= Selection =
In central Canada, Pat Sullivan, President of the Canadian Seamen’s Union, was arrested on June 18, 1940. The only explanation for Sullivan’s arrest offered to lawyer J. L. Cohen was Sullivan’s membership in the Communist Party, which the defendant denied. Cohen then launched unsuccessful habeas corpus proceedings in which an Ontario judge ruled that habeas corpus was not relevant since the detainer was not the minister of Justice, and the latter was not required to accept recommendations of a consulting committee considering the detention. Cohen was going to subject this tortured logic of the Ontario Appeals Court judge to the Supreme Court, but decided to desist when the federal government promised to improve the workings of the consulting committees, and to reveal more about the motives for Sullivan’s internment. Nevertheless, after considerable stalling by the minister of Justice, it became clear that the real reasons for Sullivan’s internment were strikes by the Canadian Seamen’s Union in 1938 and 1939, and especially in April, 1940, when Sullivan’s union closed shipping on the Great Lakes from the Lakehead to Montreal. Conciliation following this last strike was proceeding when Sullivan was arrested. Not only did Sullivan’s case show that habeas corpus was of no effect with respect to the internees, it also showed that for some internees, at least for Sullivan, the real motive of internment was union activity.
One suspects the considerable influence of C. D. Howe and his business colleagues working in Ottawa. This was also the case for several of Sullivan’s colleagues within the Canadian Seamen’s Union. A month after Sullivan was arrested, Jack Chapman, union secretary, was arrested while a few days later, Dave Sinclair, editor of the union’s newspaper Searchlight, was arrested for having written about the Sullivan case. Sinclair’s case also demonstrated farcically the incompetence of the RCMP. Sinclair was the nom de plume of David Siglar, a fact he did not hide. During his appeal before the consulting committee, the RCMP presented as evidence activities of someone unknown to Siglar named ‘Segal’, a common name among Jews. Siglar had no idea about whom or what the RCMP was talking not knowing the ‘Segal’ in question, but he did plead guilty to having known several people named ‘Segal’.
The case of Charles Murray, organizer for a fishermen’s union in Lockeport, Nova Scotia, a union affiliated with the Canadian Seamen’s Union, provided another example of how union activities might lead to internment. On June 15, 1940, Nova Scotia’s labour minister, L. D. Currie, sent a letter to Murray stating that:
…You are a communist and as such, deserve to be treated in the same manner as I would be treated if I endeavoured to carry on in Russia as you are doing in Nova Scotia. I warn you now to desist from your efforts to create industrial trouble, and I warn you too that your conduct will from now on be carefully watched and examined, and if I find out that you do not quit this sort of business, then it will be most certainly the worst for you. I am giving you this final word of warning. My advice to you is to get out of Lockeport and stay out…
A few days later, Murray was interned in Petawawa.

Stored dataset items

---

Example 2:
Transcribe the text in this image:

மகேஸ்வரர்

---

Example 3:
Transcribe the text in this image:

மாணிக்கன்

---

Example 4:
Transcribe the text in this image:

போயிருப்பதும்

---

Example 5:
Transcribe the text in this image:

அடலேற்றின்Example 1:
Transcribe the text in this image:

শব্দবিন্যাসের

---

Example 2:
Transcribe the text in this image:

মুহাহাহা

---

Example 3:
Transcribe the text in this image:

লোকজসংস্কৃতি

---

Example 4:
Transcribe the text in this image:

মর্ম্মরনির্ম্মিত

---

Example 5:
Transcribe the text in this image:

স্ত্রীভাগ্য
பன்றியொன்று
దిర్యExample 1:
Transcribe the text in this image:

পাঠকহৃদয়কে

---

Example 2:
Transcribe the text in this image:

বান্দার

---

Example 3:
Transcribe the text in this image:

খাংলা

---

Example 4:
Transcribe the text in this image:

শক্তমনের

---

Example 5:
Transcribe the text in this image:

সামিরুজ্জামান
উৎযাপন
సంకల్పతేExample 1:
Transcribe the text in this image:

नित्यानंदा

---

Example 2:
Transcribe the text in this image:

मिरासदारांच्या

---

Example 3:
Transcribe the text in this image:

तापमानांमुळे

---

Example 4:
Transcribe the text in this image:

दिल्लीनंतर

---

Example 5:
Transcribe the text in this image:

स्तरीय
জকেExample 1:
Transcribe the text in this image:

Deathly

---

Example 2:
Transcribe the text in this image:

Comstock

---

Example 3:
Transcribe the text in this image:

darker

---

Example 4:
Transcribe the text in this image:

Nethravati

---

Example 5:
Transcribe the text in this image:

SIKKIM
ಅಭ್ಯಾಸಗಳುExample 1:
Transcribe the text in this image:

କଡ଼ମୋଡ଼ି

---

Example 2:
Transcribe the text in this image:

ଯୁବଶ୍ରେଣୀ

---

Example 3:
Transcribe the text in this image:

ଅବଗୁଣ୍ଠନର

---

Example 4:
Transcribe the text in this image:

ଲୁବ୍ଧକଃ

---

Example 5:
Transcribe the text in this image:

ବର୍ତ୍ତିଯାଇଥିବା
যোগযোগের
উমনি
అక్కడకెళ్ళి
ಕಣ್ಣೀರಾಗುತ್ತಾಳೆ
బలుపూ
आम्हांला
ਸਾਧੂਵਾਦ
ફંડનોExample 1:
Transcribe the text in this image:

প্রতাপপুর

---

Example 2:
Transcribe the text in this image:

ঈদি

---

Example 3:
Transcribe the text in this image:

= List of tasks =
a) What is the Spanish translation of the sentence "A few days later, Murray was interned in Petawawa." from the text about union internments?
b) Could you reproduce the text about union internments word for word, from "One suspects the" up to and including "people named ‘Segal’."?

= Worked answers =
a) Unos días después, Murray fue internado en Petawawa.

b)
One suspects the considerable influence of C. D. Howe and his business colleagues working in Ottawa. This was also the case for several of Sullivan’s colleagues within the Canadian Seamen’s Union. A month after Sullivan was arrested, Jack Chapman, union secretary, was arrested while a few days later, Dave Sinclair, editor of the union’s newspaper Searchlight, was arrested for having written about the Sullivan case. Sinclair’s case also demonstrated farcically the incompetence of the RCMP. Sinclair was the nom de plume of David Siglar, a fact he did not hide. During his appeal before the consulting committee, the RCMP presented as evidence activities of someone unknown to Siglar named ‘Segal’, a common name among Jews. Siglar had no idea about whom or what the RCMP was talking not knowing the ‘Segal’ in question, but he did plead guilty to having known several people named ‘Segal’.